Cold Skin - Book vs. Movie
Cold Skin first came to my attention through Shudder. I read the premise about two men in a historic time-period and a desolate Antarctic landscape fighting off hordes of sea-monsters and immediately thought, “Yep, sounds like my jam.” And as soon as I found out via the Shock Waves podcast that the film was based off of a book, I knew I needed to pull a classic book-nerd move and read the book before I watched the movie.
“We are never very far from those we hate. For this reason, we shall never be truly close to those we love. An appalling fact, I knew it well enough when I embarked. But some truths deserve our attention; others are best left alone.”
This quote is both the opening line of the novel Cold Skin by Albert Sánchez Piñol as well as the movie of the same name. It does a perfect job of setting up the tone and theme of the story ahead. An unnamed narrator is dropped off on an island near the Antarctic Circle to observe weather patterns. The only other human found on the island is a lighthouse keeper named Gruner. The two men are total opposites—the narrator is a methodical, sensible man running from the disappointment and chaos of war, while Gruner is almost like an animal due to his mangy appearance and ill-tempered, unpredictable nature.
The two men begrudgingly form an alliance against the “Toads”—amphibious creatures that come out of the ocean to attack the island at night. Added into the mix is a lady-Toad living in the lighthouse as Gruner’s companion (in aalllll senses of the word). We watch the two men struggle to survive and to achieve individual goals: the narrator seeks rescue and a return to civilization, while Gruner wants no part of the world he left behind and desires only isolation and the complete obliteration of the Toads.
Things become a bit murkier when the narrator realizes he’s replacing one war with another and begins to try to reason with Gruner to establish peace. The two men’s opposing views of the situation as well as the narrator’s eventual feelings for Gruner’s lady-Toad take this story from classic us versus them into the also-classic us versus ourselves territory.

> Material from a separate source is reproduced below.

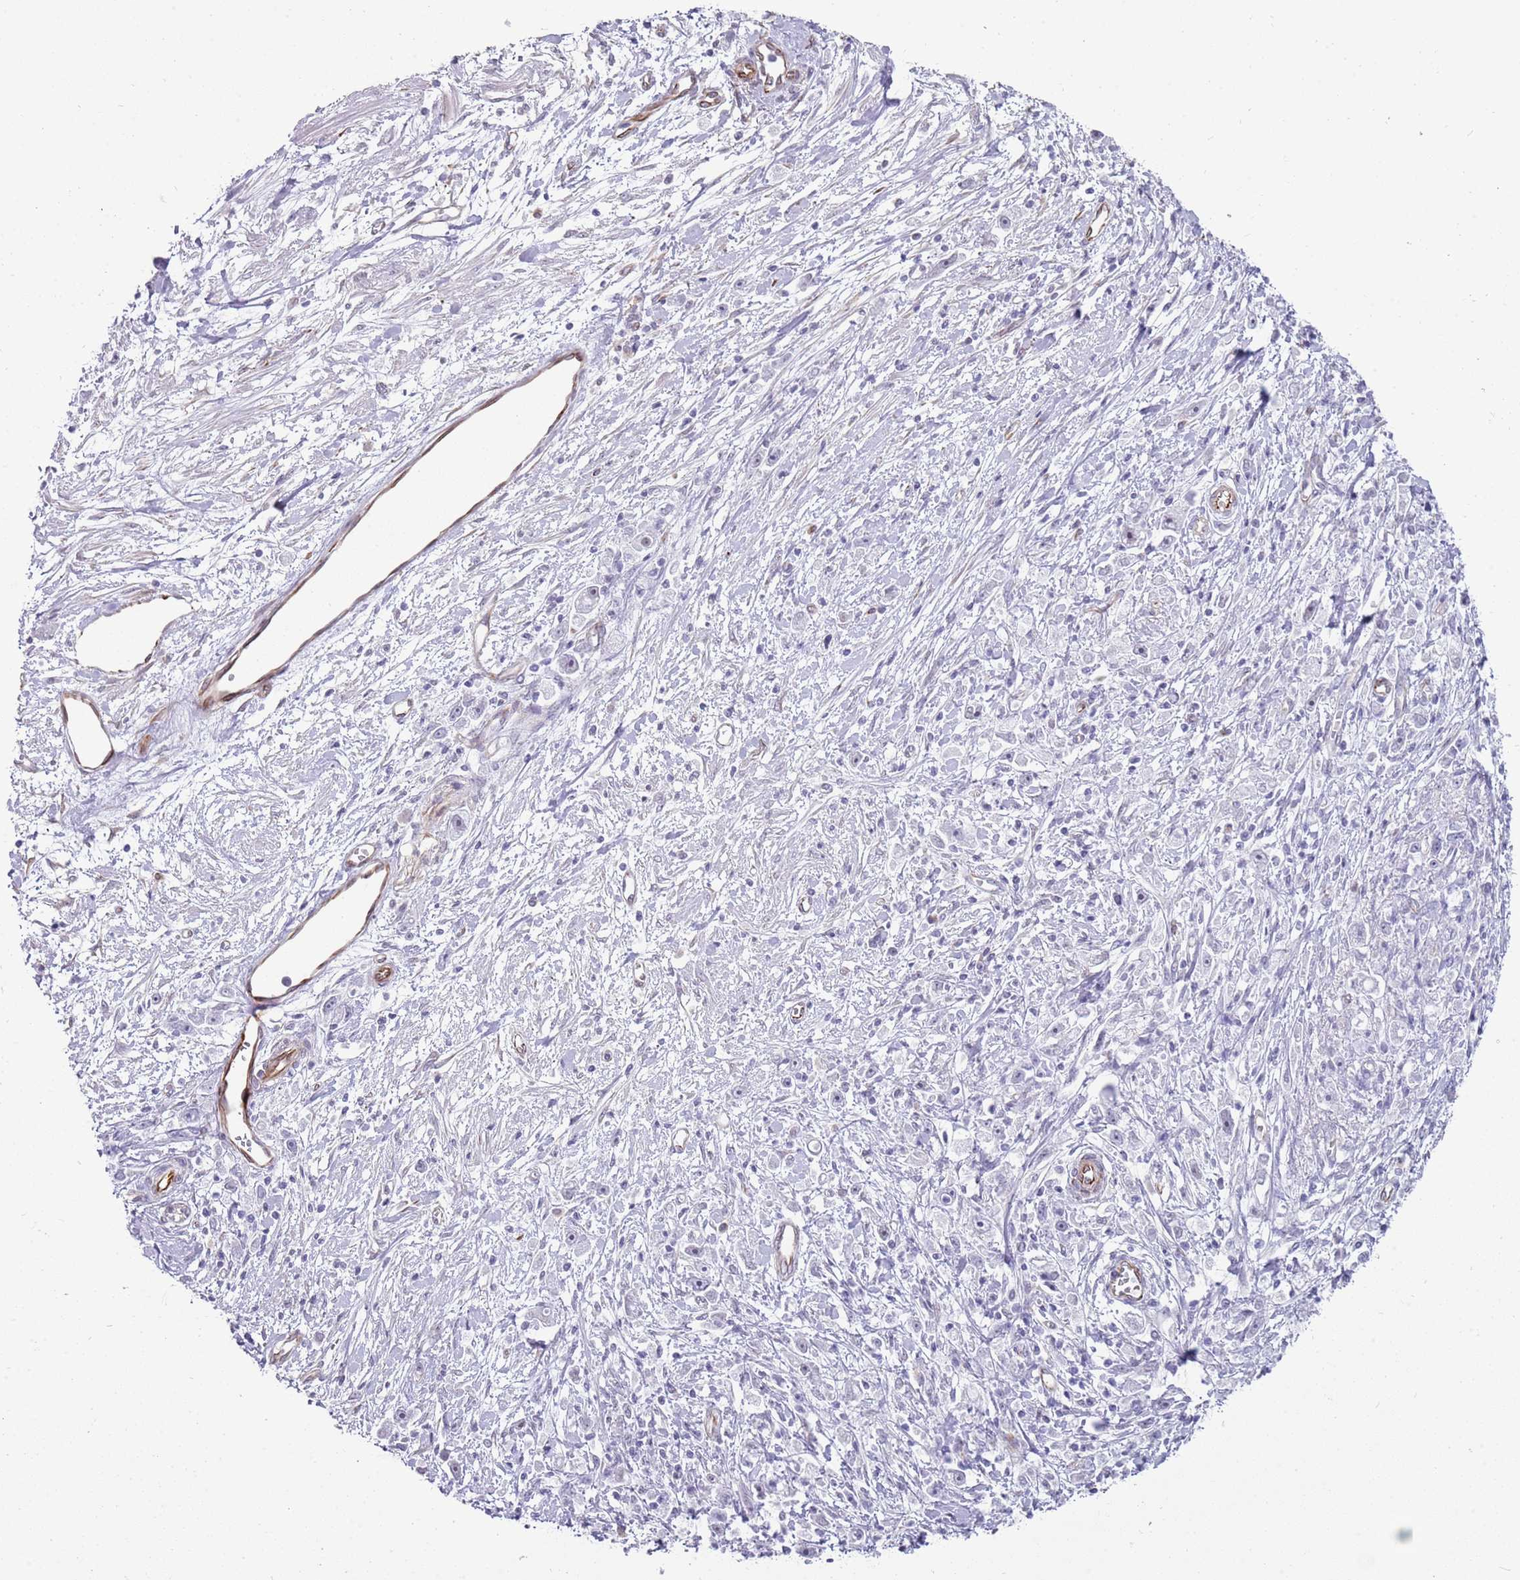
{"staining": {"intensity": "negative", "quantity": "none", "location": "none"}, "tissue": "stomach cancer", "cell_type": "Tumor cells", "image_type": "cancer", "snomed": [{"axis": "morphology", "description": "Adenocarcinoma, NOS"}, {"axis": "topography", "description": "Stomach"}], "caption": "Adenocarcinoma (stomach) was stained to show a protein in brown. There is no significant staining in tumor cells.", "gene": "NBPF3", "patient": {"sex": "female", "age": 59}}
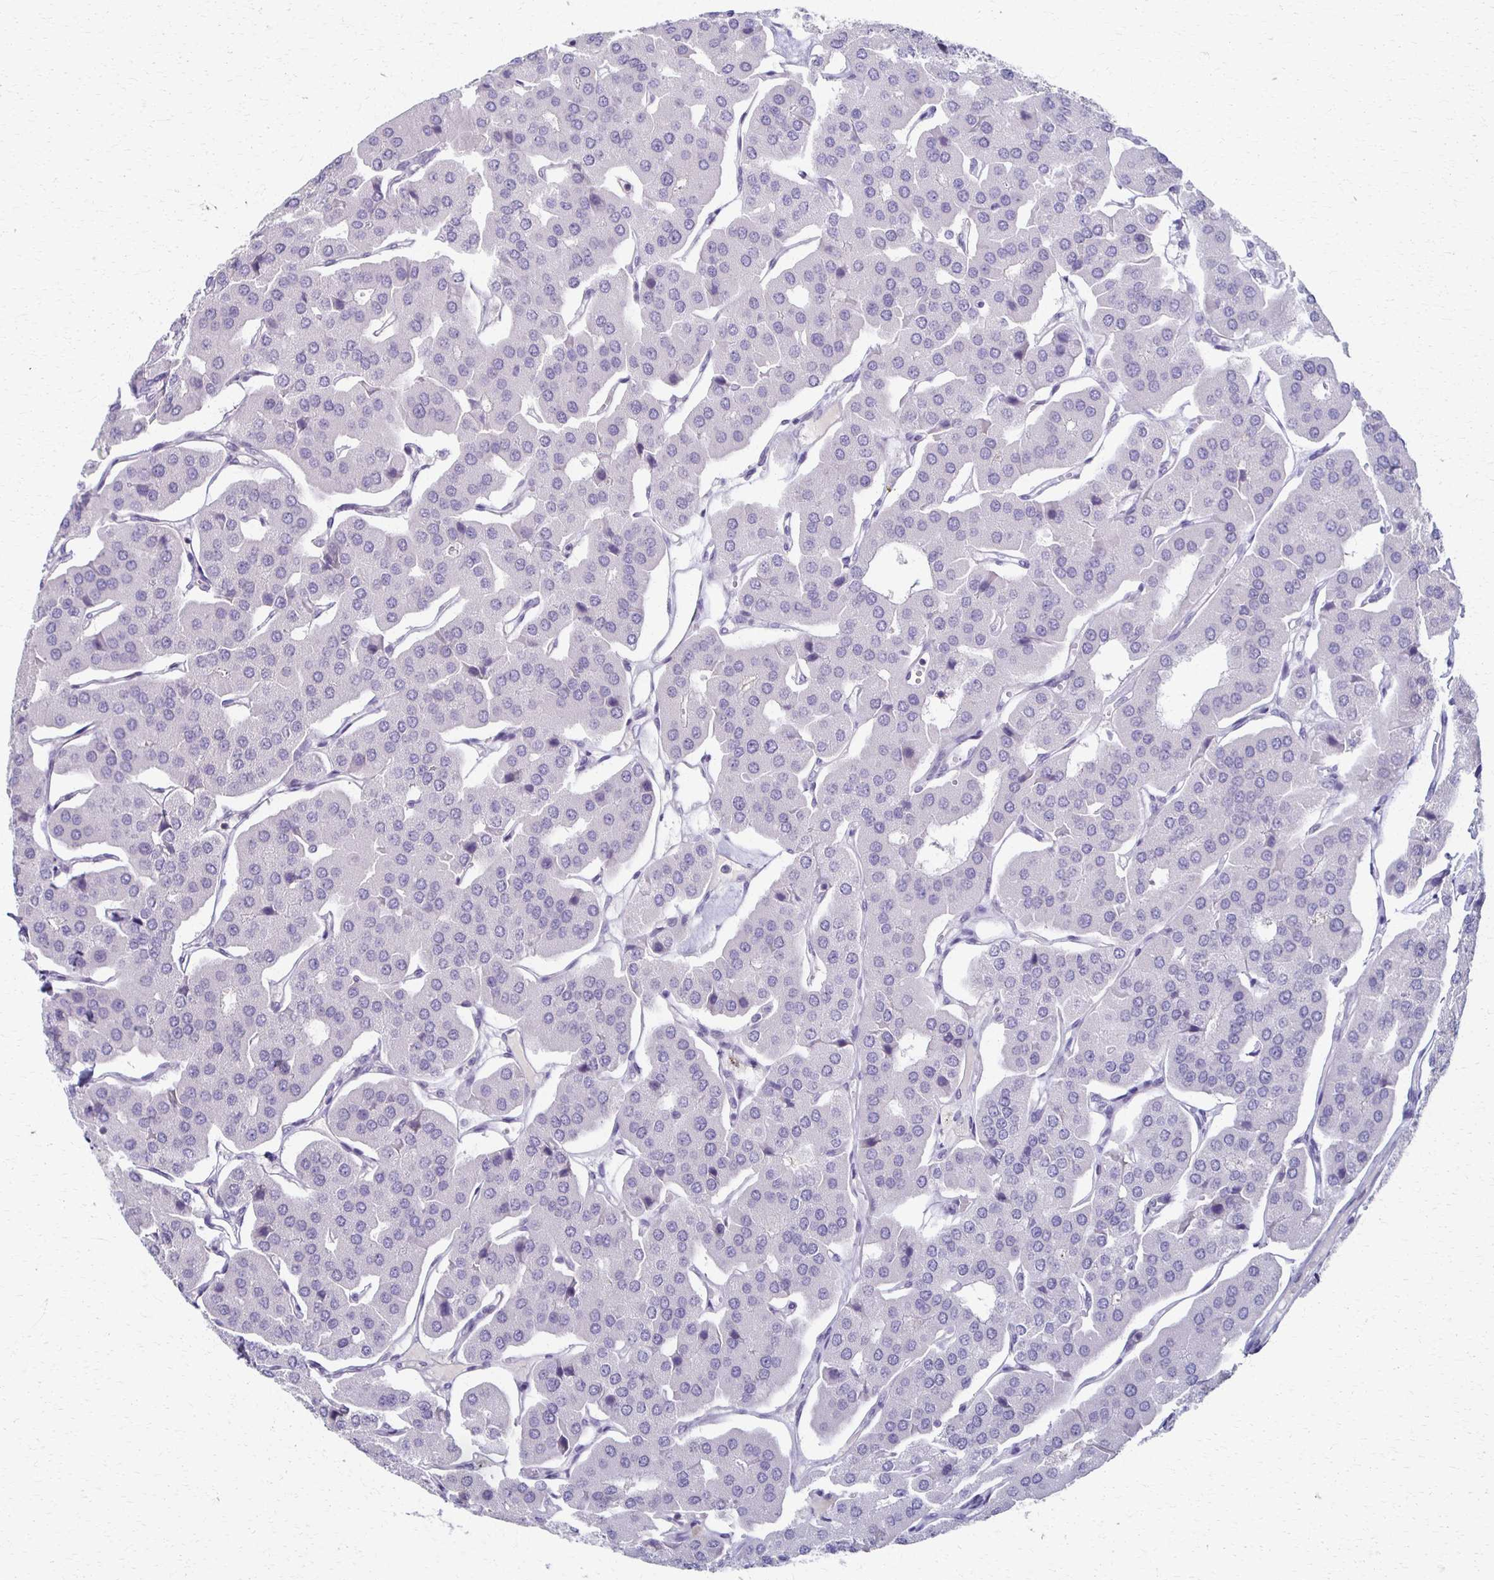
{"staining": {"intensity": "negative", "quantity": "none", "location": "none"}, "tissue": "parathyroid gland", "cell_type": "Glandular cells", "image_type": "normal", "snomed": [{"axis": "morphology", "description": "Normal tissue, NOS"}, {"axis": "morphology", "description": "Adenoma, NOS"}, {"axis": "topography", "description": "Parathyroid gland"}], "caption": "The photomicrograph exhibits no significant staining in glandular cells of parathyroid gland. (DAB IHC, high magnification).", "gene": "FOXO4", "patient": {"sex": "female", "age": 86}}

I really enjoyed this book. The surprisingly jungle-like setting created a claustrophobic, ominous, nature-as-invader tone for the story—if you’re reading closely the first few pages really establish the island as place that gives zero fucks about its human inhabitants. Which seems fitting—the environment won’t embrace its inhabitants in the same way readers can’t. Readers never really get close to the narrator, Gruner, or even Aneris (the lady-Toad that the narrator refers to as “the mascot” for most of the book) since all of them act so terribly in their own way. Gruner is hostile and evasive, the narrator is oblivious and obnoxiously stuck on being logical to his own detriment, and Aneris is apathetic to pretty much everything going on around her. We’re also not given a lot of backstory—the reader never learns much about the origins of any of the characters which in one way is great because it leaves a lot of mystery, but it also is one more way we’re kept at arm’s distance from the story.
I appreciated that the book left a lot for the readers to wonder about and didn’t explain a lot of the mystery, but I would have appreciated more glimpse into who the characters really are. This is something that the film definitely improves on—we get to see more of the human side of the characters and so they’re much more likable and real than their novel counter-parts. I never felt like I could really care about the characters in the book because I didn’t really get to know much about them and what I did see was just their absolutely terrible behavior to each other and the Toads. The film takes these rough characters and relationships and makes them more understandable. I’m all about grittiness, but I can only take so much shitty behavior. The film makes some things a little too rosy and takes a few steps into cliché monster and human territory, but it was a nice change of pace after reading the book.
I think the book and the movie are two really good halves of an even-better whole. Any aspects I didn’t like in one were improved on in the other. I would give four stars to each, and I highly recommend consuming them as a pair.